Ghandi knew that and stressed (over fifty years ago now) that there was a need to work on the underlying idea of Man that was being taught in schools and elsewhere, on the moral meaning and even the conception of fraternity that lies at the heart of philosophies and religions. Unless that was done and unless people were educated, the law would be nothing more than a pretext or a dangerous instrument in the hands of those who held power (and/or the power of the word) and who defended their privileges thanks to laws that seemed in essence to be egalitarian but that were not egalitarian in practice. That issue was central to the debate between Ambedkar, who was himself a son of the untouchable caste, and who was demanding equality, resistance, justice, the right to interpret the law and access to assume and militant speech, and Gandhi, who advocated the love of the excluded, and reform from within thanks to the active commitment of the elite and the wealthy.

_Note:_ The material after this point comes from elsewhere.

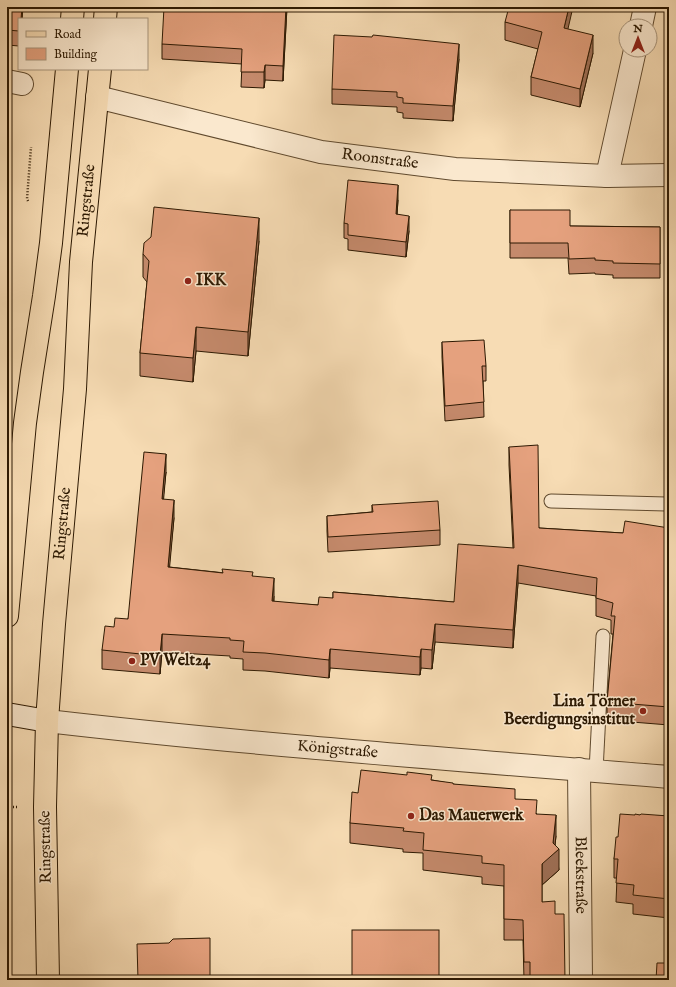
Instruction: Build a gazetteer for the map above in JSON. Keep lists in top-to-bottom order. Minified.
{"streets":{"main road":["Ringstraße"],"street":["Roonstraße","Königstraße","Bleekstraße"]},"crossings":[["Roonstraße","Ringstraße"],["Ringstraße","Königstraße"],["Königstraße","Bleekstraße"]],"places":["IKK","PV Welt24","Lina Törner Beerdigungsinstitut","Das Mauerwerk"],"legend":["Road","Building"],"north":"top"}
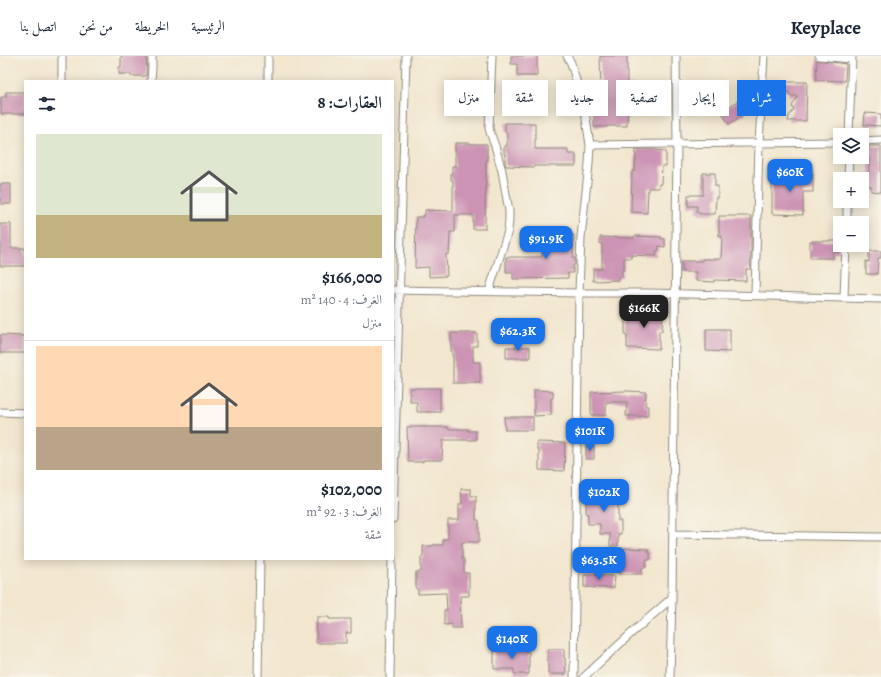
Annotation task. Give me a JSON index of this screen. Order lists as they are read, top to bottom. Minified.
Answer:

A religious man as well as an activist, Ghandi described himself as ‘Hindu, Christian, Buddhist and Jewish’ and challenged all those religions by looking at their day to day social practices. He warned: ‘Once we lose our moral certainties, we cease to be religious.’ Practices and philosophies must, in other words, be consistent and must be considered together.

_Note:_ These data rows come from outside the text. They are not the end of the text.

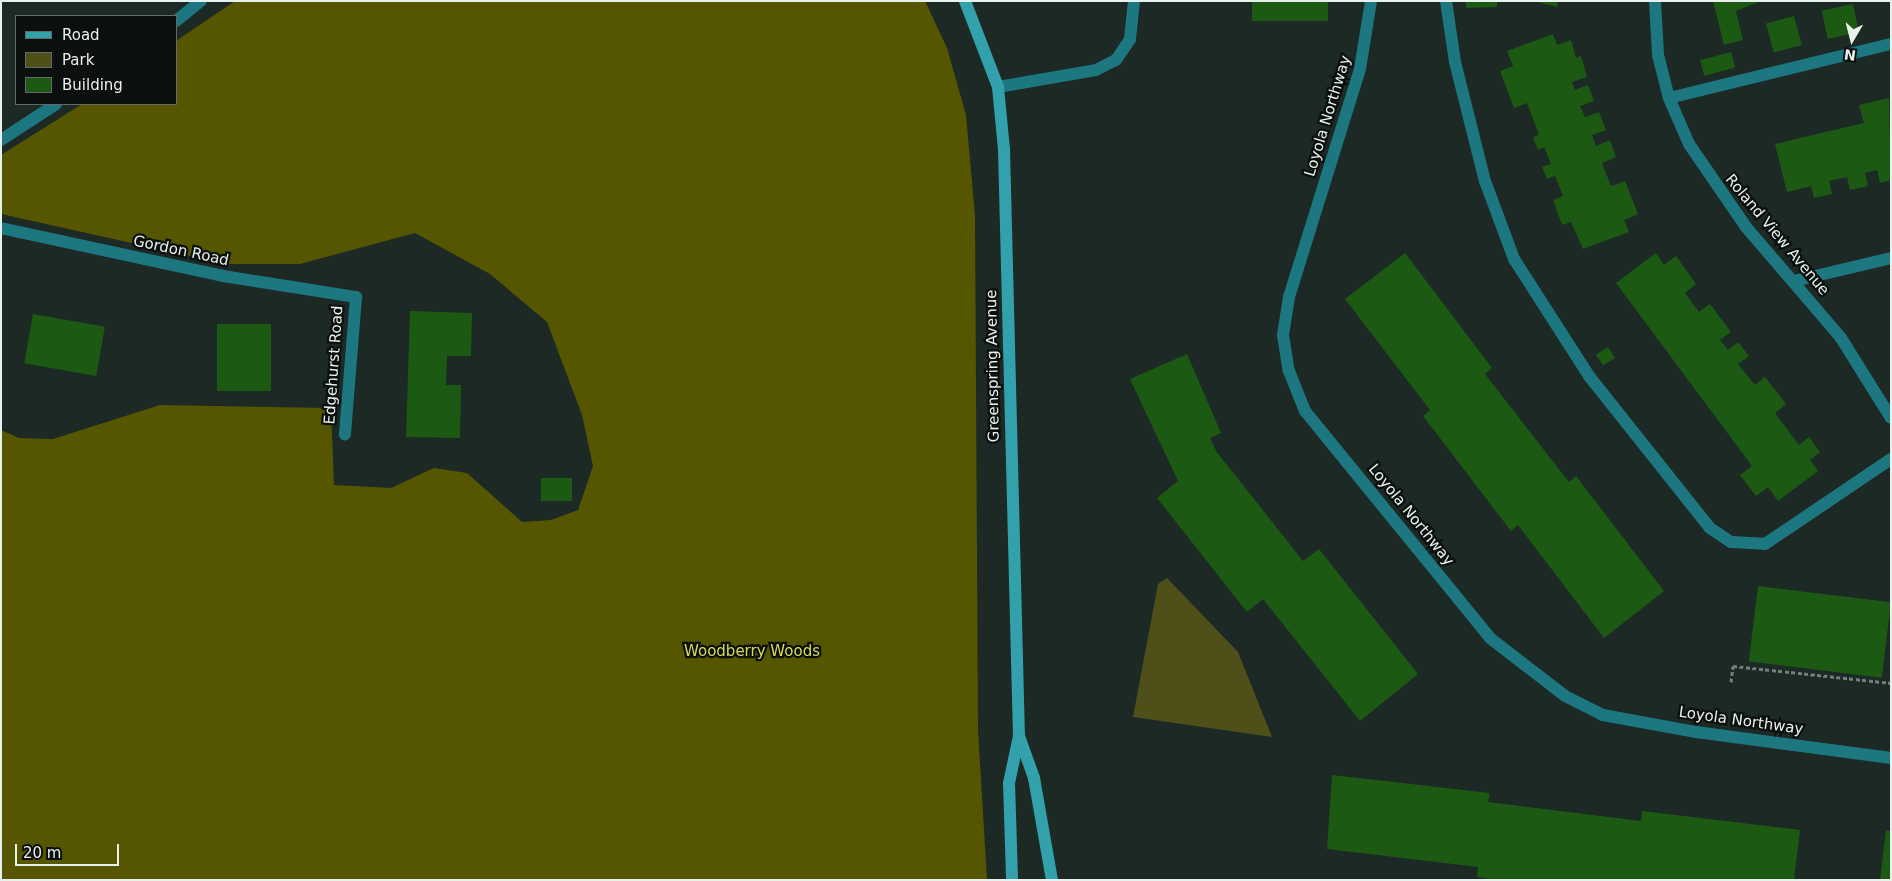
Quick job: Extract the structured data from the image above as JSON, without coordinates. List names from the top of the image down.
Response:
{
  "streets": {
    "main road": ["Greenspring Avenue"],
    "street": [
      "Loyola Northway",
      "Roland View Avenue",
      "Gordon Road",
      "Edgehurst Road"
    ]
  },
  "crossings": [
    ["Gordon Road", "Edgehurst Road"]
  ],
  "parks": ["Woodberry Woods"],
  "legend": ["Road", "Park", "Building"],
  "scale_bar": "20 m",
  "north": "bottom"
}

The same questions run through our modern societies, both North and South, with the same intensity as in Gandhi’s day, even though the castes, classes and categories of our societies –be they ‘developed’ or ‘developing’—seem to be less visible than they were in India in the first half of the twentieth century. The dialectical relationship is still the same and the questions appear to be unchanged: the concrete inequalities of everyday urge us to be critical of our basic philosophies and of our conception of human fraternity, just as they must challenge the consistency of systems that claim to be egalitarian. There can be no law without ethics, and there can be no ethics without the law: we find the same equation in all religions and, with or without God, in all spiritualities and humanist and/or political philosophies.